Work task: Copy every line of text in the records below word for word. Leave the pictures out of your copy.

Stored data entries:
◇ ◇ ◇ ◇
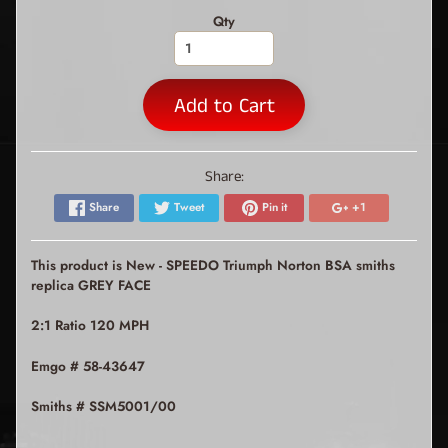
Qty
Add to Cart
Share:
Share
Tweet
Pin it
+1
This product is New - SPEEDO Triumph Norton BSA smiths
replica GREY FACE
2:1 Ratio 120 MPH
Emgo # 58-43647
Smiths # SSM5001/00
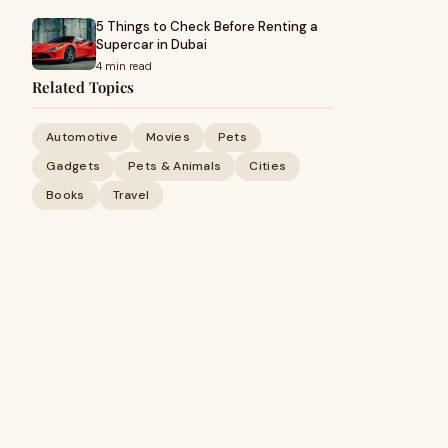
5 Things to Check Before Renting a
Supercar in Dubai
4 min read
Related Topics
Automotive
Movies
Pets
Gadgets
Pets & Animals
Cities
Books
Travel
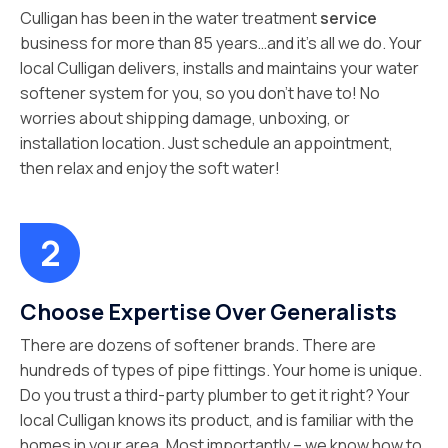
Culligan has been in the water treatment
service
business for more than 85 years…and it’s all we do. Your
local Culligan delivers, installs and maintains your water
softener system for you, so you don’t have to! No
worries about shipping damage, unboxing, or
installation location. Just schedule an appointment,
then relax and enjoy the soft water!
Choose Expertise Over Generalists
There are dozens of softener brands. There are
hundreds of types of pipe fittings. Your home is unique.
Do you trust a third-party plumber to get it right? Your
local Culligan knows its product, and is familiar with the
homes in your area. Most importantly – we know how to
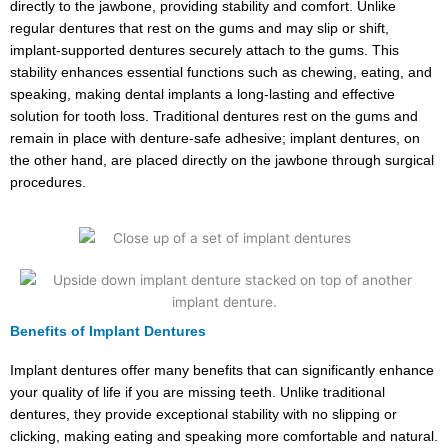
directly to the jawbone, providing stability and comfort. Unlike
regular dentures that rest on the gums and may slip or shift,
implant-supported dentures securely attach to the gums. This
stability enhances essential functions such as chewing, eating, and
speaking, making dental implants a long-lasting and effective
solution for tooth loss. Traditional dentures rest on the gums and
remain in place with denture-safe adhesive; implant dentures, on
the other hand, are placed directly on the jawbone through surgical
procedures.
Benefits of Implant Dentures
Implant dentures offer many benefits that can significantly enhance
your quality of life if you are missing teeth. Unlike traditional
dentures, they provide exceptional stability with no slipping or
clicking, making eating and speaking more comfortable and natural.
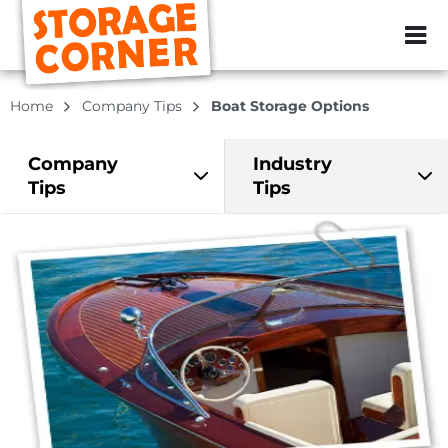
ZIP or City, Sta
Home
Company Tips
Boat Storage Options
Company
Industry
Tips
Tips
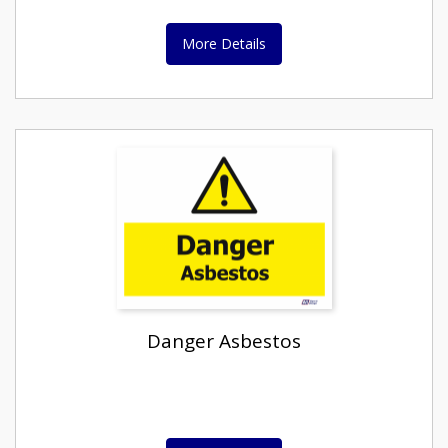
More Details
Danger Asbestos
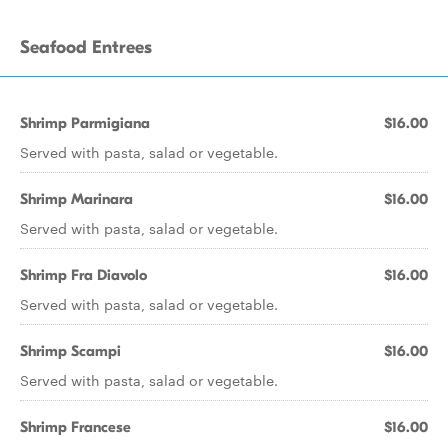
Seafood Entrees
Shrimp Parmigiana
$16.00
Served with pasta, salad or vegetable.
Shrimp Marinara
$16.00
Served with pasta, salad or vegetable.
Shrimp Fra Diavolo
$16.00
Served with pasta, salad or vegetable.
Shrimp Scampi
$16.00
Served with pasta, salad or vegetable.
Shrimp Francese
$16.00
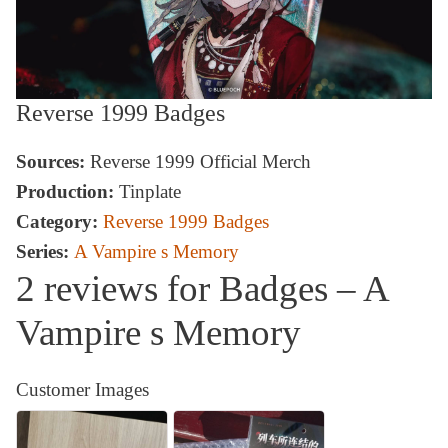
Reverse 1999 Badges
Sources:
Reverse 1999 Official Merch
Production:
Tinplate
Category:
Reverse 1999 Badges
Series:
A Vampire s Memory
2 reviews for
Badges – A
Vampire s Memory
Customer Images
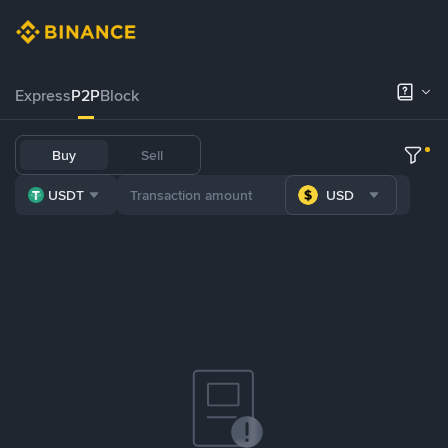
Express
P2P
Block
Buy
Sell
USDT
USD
◇ ◇ ◇ ◇
Task output:
Qty
Add to Cart
Share:
Share
Tweet
Pin it
+1
This product is New - SPEEDO Triumph Norton BSA smiths
replica GREY FACE
2:1 Ratio 120 MPH
Emgo # 58-43647
Smiths # SSM5001/00
5 Things to Check Before Renting a
Supercar in Dubai
4 min read
Related Topics
Automotive
Movies
Pets
Gadgets
Pets & Animals
Cities
Books
Travel
Culligan has been in the water treatment
service
business for more than 85 years…and it’s all we do. Your
local Culligan delivers, installs and maintains your water
softener system for you, so you don’t have to! No
worries about shipping damage, unboxing, or
installation location. Just schedule an appointment,
then relax and enjoy the soft water!
Choose Expertise Over Generalists
There are dozens of softener brands. There are
hundreds of types of pipe fittings. Your home is unique.
Do you trust a third-party plumber to get it right? Your
local Culligan knows its product, and is familiar with the
homes in your area. Most importantly – we know how to
directly to the jawbone, providing stability and comfort. Unlike
regular dentures that rest on the gums and may slip or shift,
implant-supported dentures securely attach to the gums. This
stability enhances essential functions such as chewing, eating, and
speaking, making dental implants a long-lasting and effective
solution for tooth loss. Traditional dentures rest on the gums and
remain in place with denture-safe adhesive; implant dentures, on
the other hand, are placed directly on the jawbone through surgical
procedures.
Benefits of Implant Dentures
Implant dentures offer many benefits that can significantly enhance
your quality of life if you are missing teeth. Unlike traditional
dentures, they provide exceptional stability with no slipping or
clicking, making eating and speaking more comfortable and natural.
ZIP or City, Sta
Home
Company Tips
Boat Storage Options
Company
Industry
Tips
Tips
More Details
Danger Asbestos
Seafood Entrees
Shrimp Parmigiana
$16.00
Served with pasta, salad or vegetable.
Shrimp Marinara
$16.00
Served with pasta, salad or vegetable.
Shrimp Fra Diavolo
$16.00
Served with pasta, salad or vegetable.
Shrimp Scampi
$16.00
Served with pasta, salad or vegetable.
Shrimp Francese
$16.00
Reverse 1999 Badges
Sources:
Reverse 1999 Official Merch
Production:
Tinplate
Category:
Reverse 1999 Badges
Series:
A Vampire s Memory
2 reviews for
Badges – A
Vampire s Memory
Customer Images
Express
P2P
Block
Buy
Sell
USDT
USD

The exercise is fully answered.